Bruno Bilde, élu du Pas-de-Calais, est accusé par plusieurs anciens assistants parlementaires de harcèlement sexuel. Le Front national tente de minimiser l’affaire.
Un après-midi d’octobre, dans sa chambre d’étudiant. Alexandre, 22 ans, se repose un instant sur son lit entre deux révisions, fait un tour sur Twitter, déroule le fil d’actu sur l’écran de son téléphone portable. On est quinze jours après l’éclatement dans la presse de l’affaire Weinstein. Affaire qui a libéré dans son sillage la parole de milliers de femmes, aux États-Unis comme en France, victimes d’autres hommes, de « leur » Harvey Weinstein, à des degrés divers. Ce lundi, la timeline d’Alexandre est inondée par le hashtag #BalanceTonPorc. Ça parle des agressions ou du harcèlement sexuel au travail ou ailleurs, des réflexions, des gestes déplacés. Des histoires vécues, dépeignant surtout les milieux des médias, de la politique, dans ce qu’ils ont de plus sale et sexiste : pressions, propositions malsaines, attitudes obscènes, ou pire encore. Alexandre, ex-assistant d’une eurodéputée FN, décide d’ajouter une pierre au mur des témoignages, « histoire de montrer que tous les partis sont concernés et que ça ne touche pas que les femmes, mais aussi les hommes », expliquera-t-il plus tard. « Vous croyez que je peux balancer un type aujourd’hui député qui ressemble à un goret libidineux et qui nous mettait des mains ? » interroge-t-il via son compte Twitter, prenant soin de ne pas en dire plus – et surtout pas de révéler l’identité de l’homme qu’il désigne ainsi. Mais dans la petite sphère frontiste, que l’ancien assistant parlementaire a côtoyée, certains saisissent la référence : ce doit être Bruno Bilde. Alertés, des journalistes contactent Alexandre. Le nom est confirmé du bout des lèvres.
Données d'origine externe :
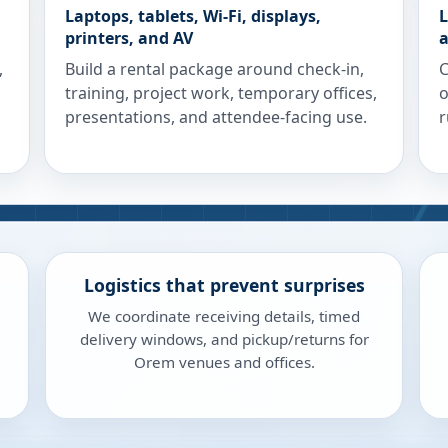
Laptops, tablets, Wi-Fi, displays,
L
printers, and AV
a
,
Build a rental package around check-in,
C
training, project work, temporary offices,
o
presentations, and attendee-facing use.
r
Logistics that prevent surprises
We coordinate receiving details, timed
delivery windows, and pickup/returns for
Orem venues and offices.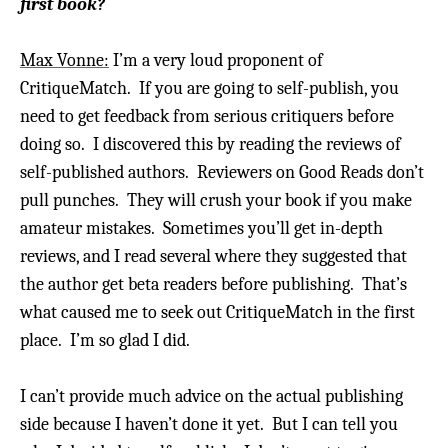
first book?
Max Vonne:
I’m a very loud proponent of
CritiqueMatch. If you are going to self-publish, you
need to get feedback from serious critiquers before
doing so. I discovered this by reading the reviews of
self-published authors.
Reviewers on Good Reads don’t
pull punches. They will crush your book if you make
amateur mistakes.
Sometimes you’ll get in-depth
reviews, and I read several where they suggested that
the author get beta readers before publishing. That’s
what caused me to seek out CritiqueMatch in the first
place.
I’m so glad I did.
I can’t provide much advice on the actual publishing
side because I haven’t done it yet. But I can tell you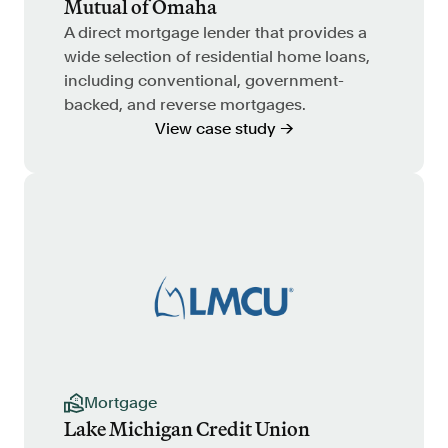
Mutual of Omaha
A direct mortgage lender that provides a
wide selection of residential home loans,
including conventional, government-
backed, and reverse mortgages.
View case study →
Mortgage
Lake Michigan Credit Union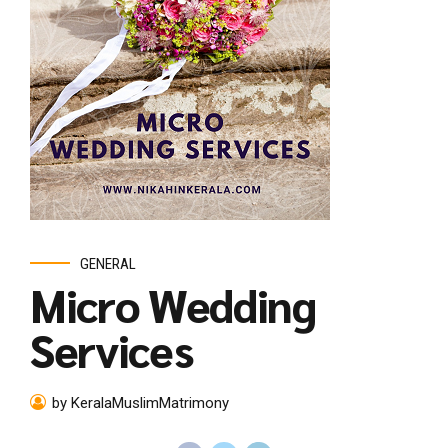
GENERAL
Micro Wedding
Services
by KeralaMuslimMatrimony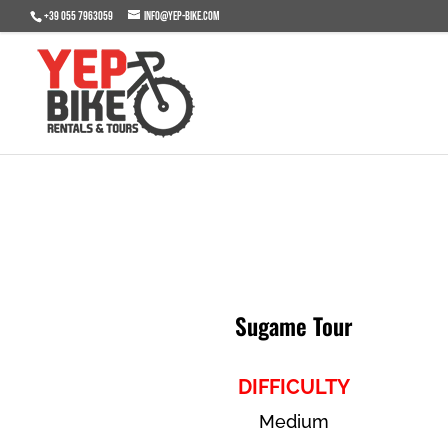
+39 055 7963059
info@yep-bike.com
Sugame Tour
DIFFICULTY
Medium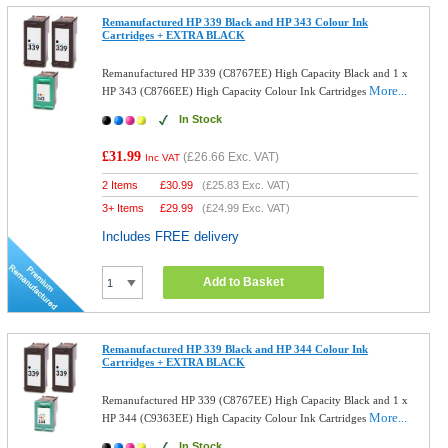
Remanufactured HP 339 Black and HP 343 Colour Ink
Cartridges + EXTRA BLACK
Remanufactured HP 339 (C8767EE) High Capacity Black and 1 x
More...
HP 343 (C8766EE) High Capacity Colour Ink Cartridges
In Stock
£31.99
(
£26.66
Exc. VAT)
Inc VAT
2 Items
£
30.99
(
£25.83
Exc. VAT)
3+ Items
£
29.99
(
£24.99
Exc. VAT)
Includes FREE delivery
Add to Basket
Remanufactured HP 339 Black and HP 344 Colour Ink
Cartridges + EXTRA BLACK
Remanufactured HP 339 (C8767EE) High Capacity Black and 1 x
More...
HP 344 (C9363EE) High Capacity Colour Ink Cartridges
In Stock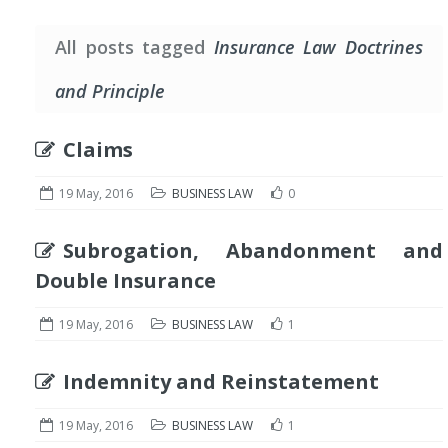
All posts tagged
Insurance Law Doctrines
and Principle
Claims
19 May, 2016
BUSINESS LAW
0
Subrogation, Abandonment and
Double Insurance
19 May, 2016
BUSINESS LAW
1
Indemnity and Reinstatement
19 May, 2016
BUSINESS LAW
1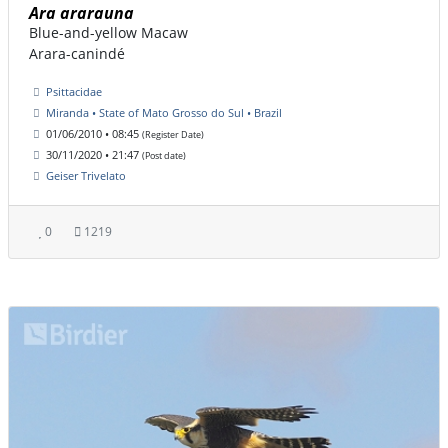
Ara ararauna
Blue-and-yellow Macaw
Arara-canindé
Psittacidae
Miranda • State of Mato Grosso do Sul • Brazil
01/06/2010 • 08:45
(Register Date)
30/11/2020 • 21:47
(Post date)
Geiser Trivelato
0
1219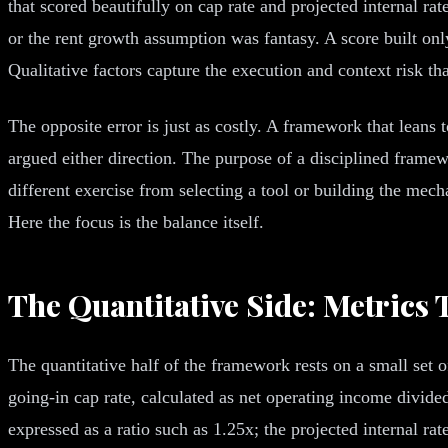
that scored beautifully on cap rate and projected internal ra
or the rent growth assumption was fantasy. A score built only 
Qualitative factors capture the execution and context risk t
The opposite error is just as costly. A framework that leans 
argued either direction. The purpose of a disciplined framewo
different exercise from selecting a tool or building the mec
Here the focus is the balance itself.
The Quantitative Side: Metrics 
The quantitative half of the framework rests on a small set
going-in cap rate, calculated as net operating income divide
expressed as a ratio such as 1.25x; the projected internal rate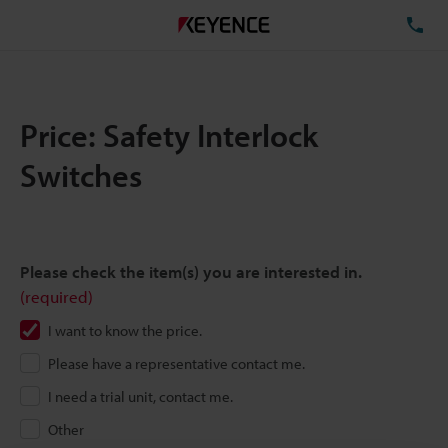
TE
Price: Safety Interlock
Switches
Please check the item(s) you are interested in.
(required)
I want to know the price.
Please have a representative contact me.
I need a trial unit, contact me.
Other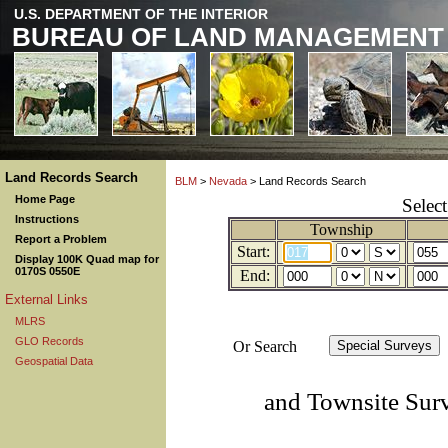
U.S. DEPARTMENT OF THE INTERIOR
BUREAU OF LAND MANAGEMENT
Land Records Search
BLM
>
Nevada
> Land Records Search
Home Page
Selec
Instructions
Township
Report a Problem
Start:
Display 100K Quad map for
0170S 0550E
End:
External Links
MLRS
GLO Records
Or Search
Geospatial Data
and Townsite Sur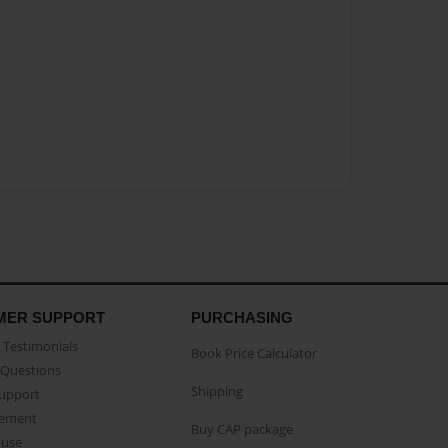
MER SUPPORT
PURCHASING
Testimonials
Book Price Calculator
Questions
Shipping
Support
eement
Buy CAP package
buse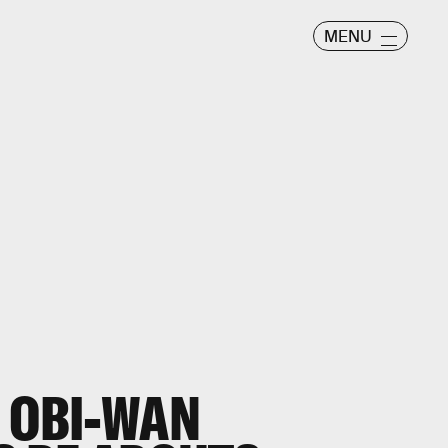
MENU
E OBI-WAN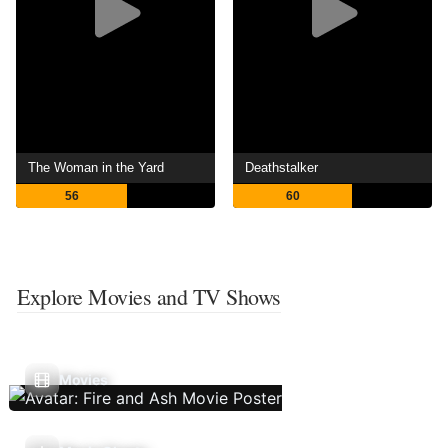
The Woman in the Yard
Deathstalker
56
60
Explore Movies and TV Shows
Movies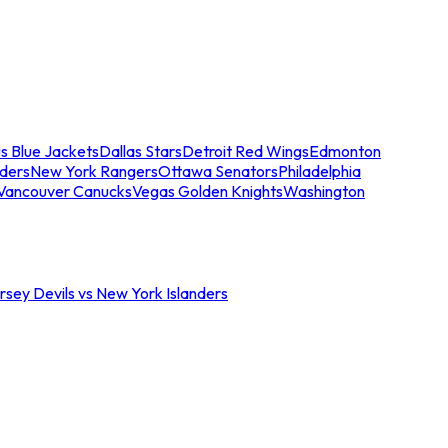
s Blue Jackets
Dallas Stars
Detroit Red Wings
Edmonton
nders
New York Rangers
Ottawa Senators
Philadelphia
Vancouver Canucks
Vegas Golden Knights
Washington
sey Devils vs New York Islanders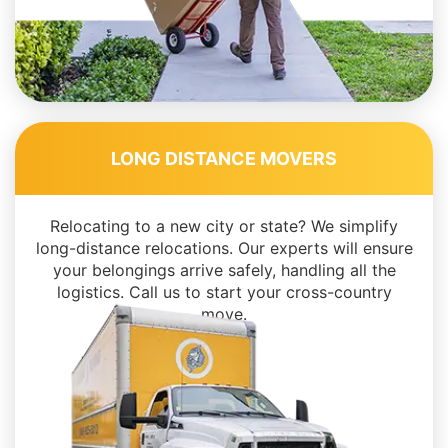
LONG DISTANCE MOVERS
Relocating to a new city or state? We simplify
long-distance relocations. Our experts will ensure
your belongings arrive safely, handling all the
logistics. Call us to start your cross-country
move.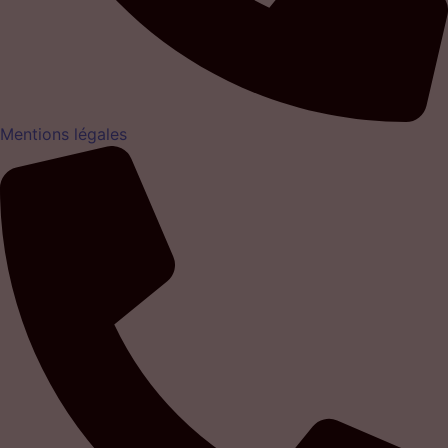
Mentions légales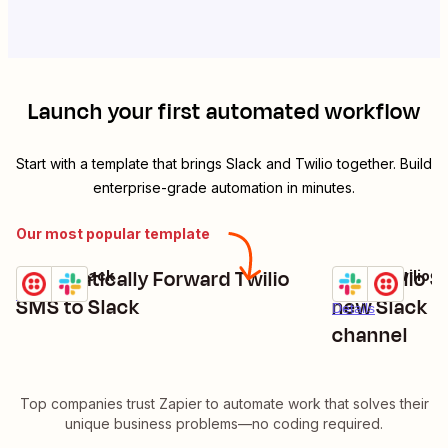
Launch your first automated workflow
Start with a template that brings
Slack
and
Twilio
together. Build
enterprise-grade automation in minutes.
Our most popular template
Automatically Forward Twilio
Get Twilio 
Twilio + Slack
Slack + Twilio
Try it
Try it
Details
SMS to Slack
new Slack m
Details
channel
Top companies trust Zapier to automate work that solves their
unique business problems—no coding required.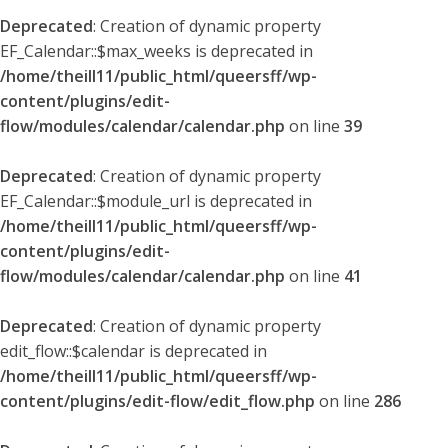
Deprecated
: Creation of dynamic property
EF_Calendar::$max_weeks is deprecated in
/home/theill11/public_html/queersff/wp-
content/plugins/edit-
flow/modules/calendar/calendar.php
on line
39
Deprecated
: Creation of dynamic property
EF_Calendar::$module_url is deprecated in
/home/theill11/public_html/queersff/wp-
content/plugins/edit-
flow/modules/calendar/calendar.php
on line
41
Deprecated
: Creation of dynamic property
edit_flow::$calendar is deprecated in
/home/theill11/public_html/queersff/wp-
content/plugins/edit-flow/edit_flow.php
on line
286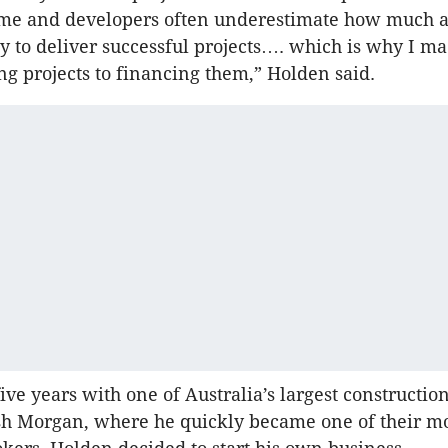
me and developers often underestimate how much aff
ty to deliver successful projects…. which is why I ma
ng projects to financing them,” Holden said.
five years with one of Australia’s largest constructi
Ash Morgan, where he quickly became one of their m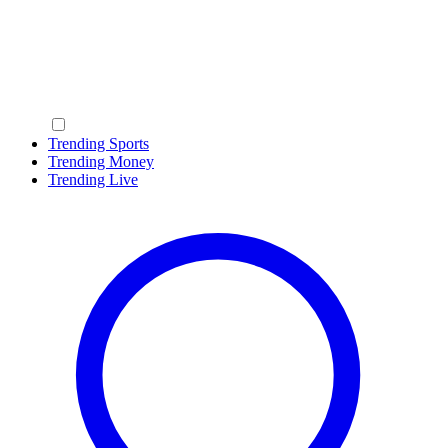
Trending Sports
Trending Money
Trending Live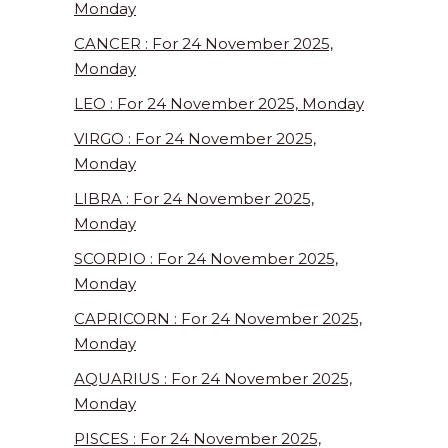
Monday
CANCER : For 24 November 2025,
Monday
LEO : For 24 November 2025, Monday
VIRGO : For 24 November 2025,
Monday
LIBRA : For 24 November 2025,
Monday
SCORPIO : For 24 November 2025,
Monday
CAPRICORN : For 24 November 2025,
Monday
AQUARIUS : For 24 November 2025,
Monday
PISCES : For 24 November 2025,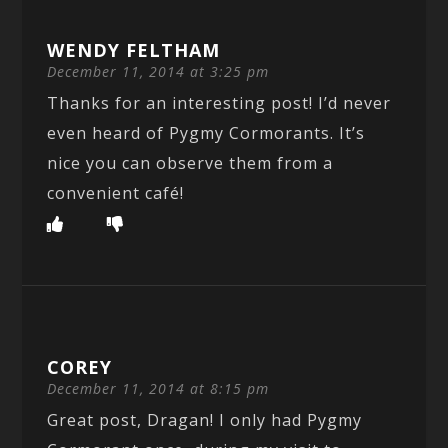
WENDY FELTHAM
December 11, 2014 at 3:25 pm
Thanks for an interesting post! I’d never
even heard of Pygmy Cormorants. It’s
nice you can observe them from a
convenient café!
COREY
December 11, 2014 at 8:15 pm
Great post, Dragan! I only had Pygmy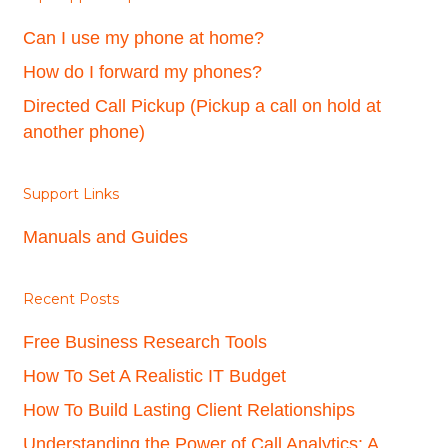
Can I use my phone at home?
How do I forward my phones?
Directed Call Pickup (Pickup a call on hold at
another phone)
Support Links
Manuals and Guides
Recent Posts
Free Business Research Tools
How To Set A Realistic IT Budget
How To Build Lasting Client Relationships
Understanding the Power of Call Analytics: A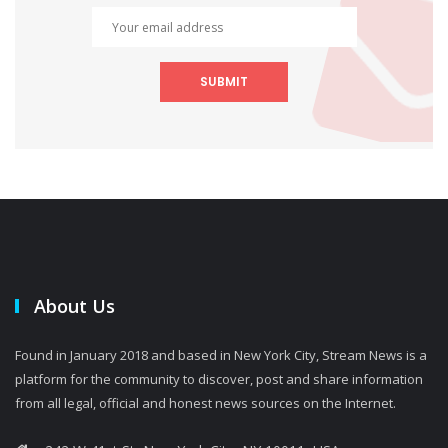
SUBMIT
About Us
Found in January 2018 and based in New York City, Stream News is a
platform for the community to discover, post and share information
from all legal, official and honest news sources on the Internet.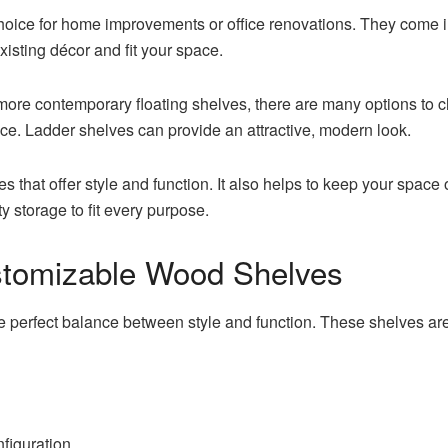
choice for home improvements or office renovations. They come in
xisting décor and fit your space.
to more contemporary floating shelves, there are many options to 
ce. Ladder shelves can provide an attractive, modern look.
 that offer style and function. It also helps to keep your spac
ty storage to fit every purpose.
stomizable Wood Shelves
 perfect balance between style and function. These shelves are
figuration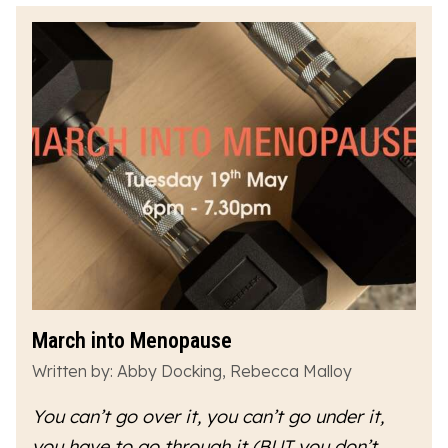
March into Menopause
Written by: Abby Docking, Rebecca Malloy
You can’t go over it, you can’t go under it,
you have to go
through
it (BUT you don’t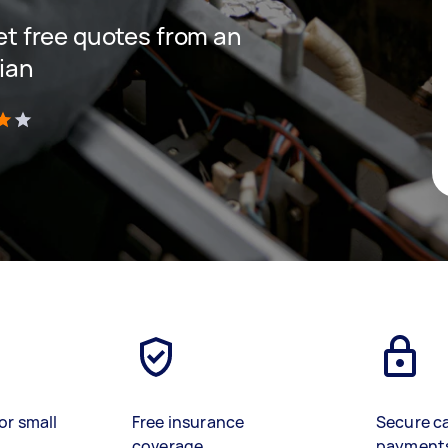
get free quotes from an
cian
)
or small
Free insurance
Secure c
coverage
payment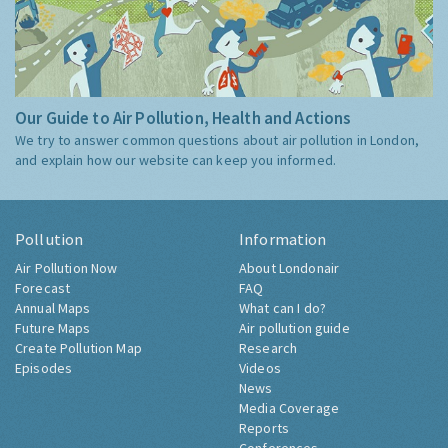
Our Guide to Air Pollution, Health and Actions
We try to answer common questions about air pollution in London,
and explain how our website can keep you informed.
Pollution
Information
Air Pollution Now
About Londonair
Forecast
FAQ
Annual Maps
What can I do?
Future Maps
Air pollution guide
Create Pollution Map
Research
Episodes
Videos
News
Media Coverage
Reports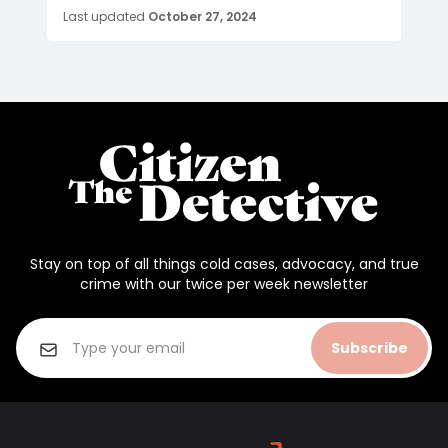
Last updated
October 27, 2024
Stay on top of all things cold cases, advocacy, and true
crime with our twice per week newsletter
Subscribe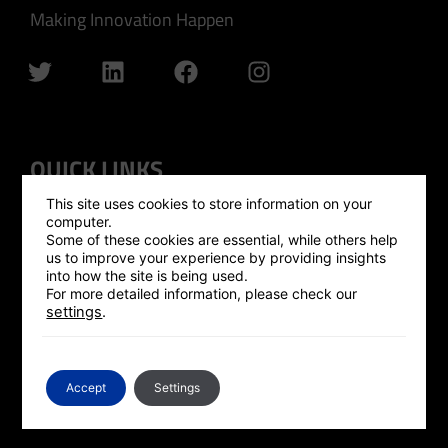
Making Innovation Happen
QUICK LINKS
This site uses cookies to store information on your
GLOBAL OUTREACH
computer.
Some of these cookies are essential, while others help
ISRAEL HUB
us to improve your experience by providing insights
into how the site is being used.
SILICON VALLEY HUB
For more detailed information, please check our
settings
.
UK HUB
GLOBAL PLATFORM
CONTACT US
Accept
Settings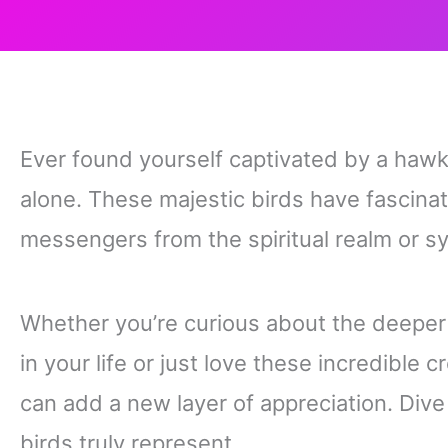
Ever found yourself captivated by a hawk 
alone. These majestic birds have fascina
messengers from the spiritual realm or s
Whether you’re curious about the deepe
in your life or just love these incredible
can add a new layer of appreciation. Dive
birds truly represent.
Bruno Bilde n’est pas très connu du grand public. Les Français ne l’ont découvert qu’en juin, à la faveur d’un vote le propulsant à l’Assemblée nationale. Peu médiatique, volontairement discret, il n’en est pas moins un rouage majeur de l’appareil frontiste. À 41 ans, il est « conseiller spécial » de Marine Le Pen depuis des années, fut un temps son chef de cabinet, et reste un fin connaisseur des intrigues internes au Front national. Au courant de tout, omniprésent. Fils de la députée européenne Dominique Bilde, il est aussi proche de Steeve Briois, l’actuel secrétaire général du parti d’extrême droite et maire de Hénin-Beaumont, ville du Pas-de-Calais et terrain électoral de prédilection de Marine Le Pen (elle y a été élue aux dernières législatives). Bref, au Front national, Bruno Bilde est « incontournable ».
C’est ainsi, en tout cas, que Mickaël décrit, un dimanche de novembre sur France 5, l’homme qu’il accuse de l’avoir harcelé. Comme Alexandre, Mickaël est un ancien assistant parlementaire qui a « décidé de parler », « parce que c’est le moment, que la période aide ». Il a rencontré Bruno Bilde pour la première fois aux Journées d’été des jeunes avec Marine organisées à Nice, en septembre 2011. Mickaël a 20 ans à l’époque et est venu en qualité de contractuel à la fédération FN d’Ile-de-France. « La première chose qu’il m’a dite, c’est : "Tu as un beau cul." Pas "bonjour", ni rien. Je ne l’avais jamais vu de ma vie, il ne savait même pas qui j’étais », raconte-t-il.